For purposes of this Section 12(b), a change in control shall
be deemed to have taken place if: (i) a third person (other
than Centex Corporation or one of its affiliates (as defined
in the Act)), including a "group" as defined in Section
13(d)(3) of the Act, becomes the beneficial owner of Shares of
the Company having 50% or more of the total number of votes
that may be cast for the election of directors of the Company;
or (ii) as a result of, or in connection with, a contested
election for directors, the persons who were directors of the
Company immediately before such election shall cease to
constitute a majority of the Board. Notwithstanding the
foregoing provisions of this paragraph, in the event of any
such dissolution, merger, consolidation, transaction, or
change in control, the Board may completely satisfy all
obligations of the Company and its Affiliates with respect to
any Option outstanding on the date of such event by delivering
to the Optionee cash in an amount equal to the difference
between the aggregate exercise price for Shares under the
Option and the Fair Market Value of such Shares on the date of
such event, such payment to be made within a reasonable time
after such event.

What is expected » Write the next part of the option provision on change in control above, starting after its last sentence; the items below are separate from it.

Excerpted records »
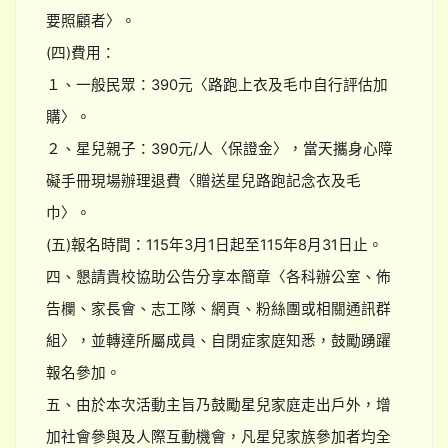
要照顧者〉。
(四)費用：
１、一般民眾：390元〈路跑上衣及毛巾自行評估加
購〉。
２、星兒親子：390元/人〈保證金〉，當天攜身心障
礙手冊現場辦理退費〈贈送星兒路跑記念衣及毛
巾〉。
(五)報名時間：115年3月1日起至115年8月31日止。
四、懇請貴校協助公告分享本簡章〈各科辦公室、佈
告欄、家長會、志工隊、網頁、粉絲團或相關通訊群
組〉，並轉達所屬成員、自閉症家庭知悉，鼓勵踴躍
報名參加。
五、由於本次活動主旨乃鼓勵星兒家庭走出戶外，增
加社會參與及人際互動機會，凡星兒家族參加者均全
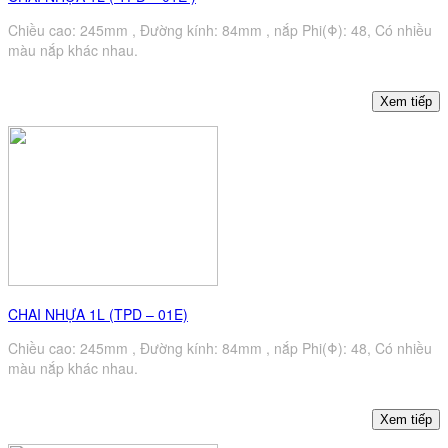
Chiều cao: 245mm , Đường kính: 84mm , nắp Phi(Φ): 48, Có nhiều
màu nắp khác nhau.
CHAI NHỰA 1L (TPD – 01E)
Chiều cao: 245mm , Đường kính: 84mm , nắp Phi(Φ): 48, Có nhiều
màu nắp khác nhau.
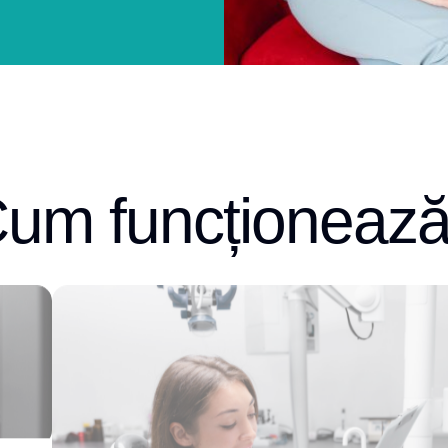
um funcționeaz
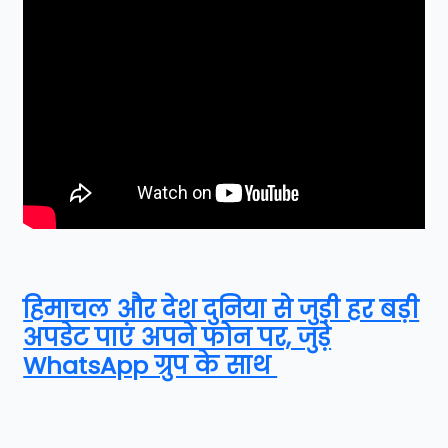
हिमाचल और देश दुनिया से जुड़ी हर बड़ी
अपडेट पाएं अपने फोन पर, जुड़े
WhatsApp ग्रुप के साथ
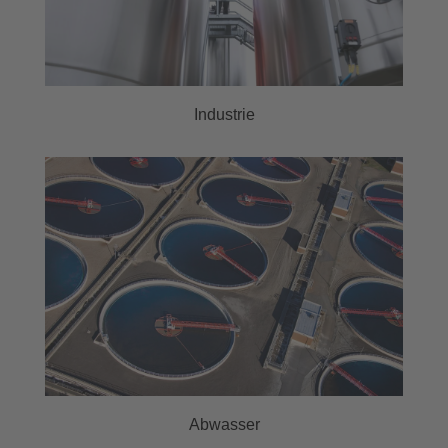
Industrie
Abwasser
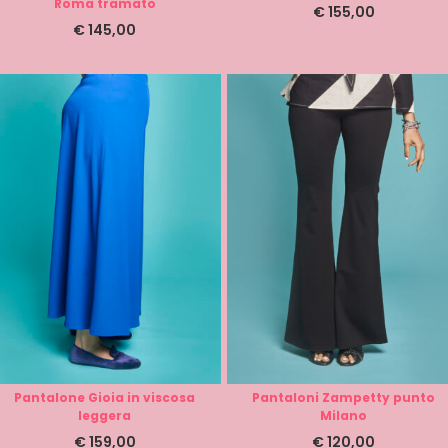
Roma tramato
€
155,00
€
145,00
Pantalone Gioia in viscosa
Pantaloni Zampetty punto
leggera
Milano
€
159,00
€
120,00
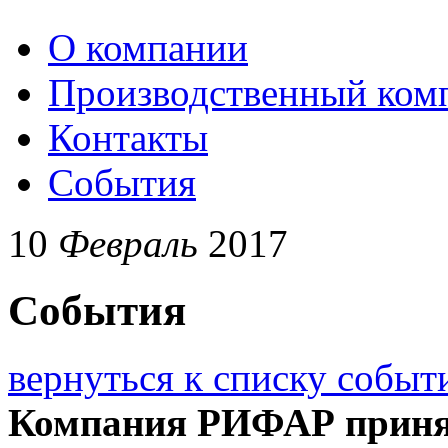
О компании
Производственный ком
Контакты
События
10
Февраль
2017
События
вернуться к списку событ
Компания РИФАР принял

Exercise answer »
13. EFFECTIVE DATE
The Plan shall be effective on April 26, 2000, the date of its adoption
by the Board, but shall be submitted to the stockholders of the Company
for ratification at the next regular or special meeting thereof to be
held within twelve (12) months after the Board shall have adopted the
Plan. If at such a meeting of the stockholders of the Company a quorum
is present, in person or by proxy, the Plan shall be presented for
ratification, and unless at such a meeting the Plan is ratified by the
affirmative vote of a majority of the outstanding $0.01 par value
common stock of the Company, then and in such event, the Plan and all
Options granted under the Plan and all awards of Restricted Stock under
the Plan shall become null and void and of no further force or effect.
14. AMENDMENT, SUSPENSION OR TERMINATION
(a) Subject to the other terms and conditions of the Plan and the
limitations set forth in Section 14(b) hereof, the Board may
at any time amend, suspend or terminate the Plan; provided,
however, that after the stockholders have ratified the Plan,
the Board may not, without approval of the stockholders of the
Company, amend the Plan so as to:
(i) Increase the maximum number of Shares subject
thereto, as specified in Sections 4(a) and 12 hereof;
or
(ii) Increase the proportionate number of Shares which may
be purchased pursuant to an Option by any one person
or awarded as Restricted Stock to any one person, as
specified in Section 6(a) or Section 19(a) hereof.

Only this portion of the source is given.